The role of protein citrullination in the pathogenesis of RA has been widely investigated, and some reports explained the role of protein citrullination in the immune system. First, protein citrullination modifies the electric charge, i.e., arginine is positively charged, while citrulline is neutral. This electric change may result in a structural change of the protein and reveal hidden epitopes [37]. Other groups have reported that protein citrullination itself reinforced antigenicity and induced more intense immune responses. The citrullinated auto-antigens possessed enough antigenicity to break immune tolerance to the auto-antigens [18, 38]. In our data, citBiP immunization induced several kinds of ACPAs and exacerbated arthritis. We suppose that the pre-induction of anti-CCP antibodies could explain this pro-arthritis effect of citBiP immunization. However, the precise role of anti-CCP antibodies in mice remains unclear. Although more observations are necessary to demonstrate how the preceding immune responses to citBiP exacerbate CIA, these studies suggested the reason why the immune responses to citBiP were different from those to BiP in RA patients and our mouse model.

In the mouse study, we demonstrated that citBiP-immunization could induce several ACPAs. One possible explanation is epitope spreading. Epitope spreading has been demonstrated in a variety of spontaneous and induced autoimmune diseases, such as experimental autoimmune encephalitis and diabetes in NOD mice [38, 39]. A recent study showed that epitope spreading of ACPAs was observed in RA patients [40]. In our mouse study, immunization with citBiP could induce antibody responses to other citrullinated proteins, such as citrullinated fibrinogen and filaggrin. The pivotal role of B cells in epitope spreading has been proposed because B cells are very efficient antigen-presenting cells or antigens that are taken up specifically through the B-cell receptor [41]. On the basis of the fact that different ACPA responses are cross-reactive [42], one hypothesis suggests that B cells expressing the B-cell receptor specific to citBiP could uptake and present several kinds of citrullinated proteins other than citBiP. The immune response to citBiP immunization could be a good model to study how the development of several ACPAs occurs, although more examinations are required.

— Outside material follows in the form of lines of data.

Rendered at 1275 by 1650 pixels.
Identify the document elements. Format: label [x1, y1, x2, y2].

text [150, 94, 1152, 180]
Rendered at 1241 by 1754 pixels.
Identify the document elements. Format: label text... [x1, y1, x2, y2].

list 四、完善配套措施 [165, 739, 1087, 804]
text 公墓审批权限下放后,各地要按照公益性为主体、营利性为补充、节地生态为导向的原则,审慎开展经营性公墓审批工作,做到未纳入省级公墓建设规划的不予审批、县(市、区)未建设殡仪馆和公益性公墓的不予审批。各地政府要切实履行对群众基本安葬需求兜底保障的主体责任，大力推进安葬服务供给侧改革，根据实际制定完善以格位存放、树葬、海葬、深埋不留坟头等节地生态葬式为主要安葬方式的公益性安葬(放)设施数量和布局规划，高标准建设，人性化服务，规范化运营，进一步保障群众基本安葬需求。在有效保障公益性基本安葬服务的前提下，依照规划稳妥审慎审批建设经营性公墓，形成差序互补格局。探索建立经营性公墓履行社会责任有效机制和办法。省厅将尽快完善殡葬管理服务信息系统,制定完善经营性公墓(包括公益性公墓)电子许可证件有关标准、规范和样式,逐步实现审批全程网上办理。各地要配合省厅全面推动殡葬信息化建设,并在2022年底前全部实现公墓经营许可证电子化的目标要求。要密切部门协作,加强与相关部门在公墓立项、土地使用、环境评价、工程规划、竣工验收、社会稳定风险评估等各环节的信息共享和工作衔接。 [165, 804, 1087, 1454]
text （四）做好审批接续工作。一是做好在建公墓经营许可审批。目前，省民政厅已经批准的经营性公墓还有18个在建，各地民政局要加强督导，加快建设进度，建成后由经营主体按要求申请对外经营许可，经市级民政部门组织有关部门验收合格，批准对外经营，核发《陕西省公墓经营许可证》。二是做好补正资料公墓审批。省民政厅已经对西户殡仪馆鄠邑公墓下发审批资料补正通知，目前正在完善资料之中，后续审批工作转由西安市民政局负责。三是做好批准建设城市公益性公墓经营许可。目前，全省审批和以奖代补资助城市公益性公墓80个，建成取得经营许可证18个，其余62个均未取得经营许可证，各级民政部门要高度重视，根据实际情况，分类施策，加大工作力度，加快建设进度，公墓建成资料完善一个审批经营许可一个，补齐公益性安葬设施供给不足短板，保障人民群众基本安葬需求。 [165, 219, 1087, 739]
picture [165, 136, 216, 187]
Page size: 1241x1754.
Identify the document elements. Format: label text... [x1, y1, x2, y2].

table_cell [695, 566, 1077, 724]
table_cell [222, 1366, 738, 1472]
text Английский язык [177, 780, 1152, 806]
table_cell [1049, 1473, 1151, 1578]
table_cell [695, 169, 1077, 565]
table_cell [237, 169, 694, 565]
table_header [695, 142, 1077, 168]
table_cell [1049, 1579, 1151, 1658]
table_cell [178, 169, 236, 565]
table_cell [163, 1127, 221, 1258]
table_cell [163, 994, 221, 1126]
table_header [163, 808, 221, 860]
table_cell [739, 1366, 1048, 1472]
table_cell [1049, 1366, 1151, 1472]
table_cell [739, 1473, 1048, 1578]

With regard to the majority of target proteins for ACPA, including fibrinogen, vimentin, and alpha-enolase, antibodies react only with the citrullinated forms of these molecules and not with their native forms. In sharp contrast, antibodies to native BiP are readily detected in RA patients [20, 21]. In this study, immunization with BiP also induced low anti-CCP antibody titers. Ireland et al. suggested that APCs could present citrullinated peptides even when given an unmodified protein [43], which could be an explanation for this phenomenon. Nonetheless, subcutaneous pre-immunization with BiP coupled with adjuvant induced no significant effects on CIA development in our experiments. These results suggest that an immune response to the native form of BiP is not sufficient for the progression of arthritis and that a significant level of immunity against citBiP is required. However, immunity to BiP and citBiP may augment the production of other ACPAs in RA.

Conclusions

In conclusion, we demonstrated that anti-citBiP antibodies appeared in the sera of RA patients. Because the serum levels of anti-citBiP antibodies were higher than those of anti-BiP antibodies in 72% of RA patients, and the location of the major epitopes of anti-citBiP and anti-BiP antibodies were different in RA patients, the development of anti-citBiP antibodies can be a distinct process in the pathogenesis of RA. In our mouse study, immunization with citBiP induced several kinds of ACPAs, including anti-CCP and anti-citrullinated fibrinogen antibodies. Furthermore, pre-immunization with citBiP exacerbated CIA. Therefore, we concluded that citBiP could play an important role in the pathogenesis of inflammatory arthritis and could be a new diagnostic and therapeutic target for RA.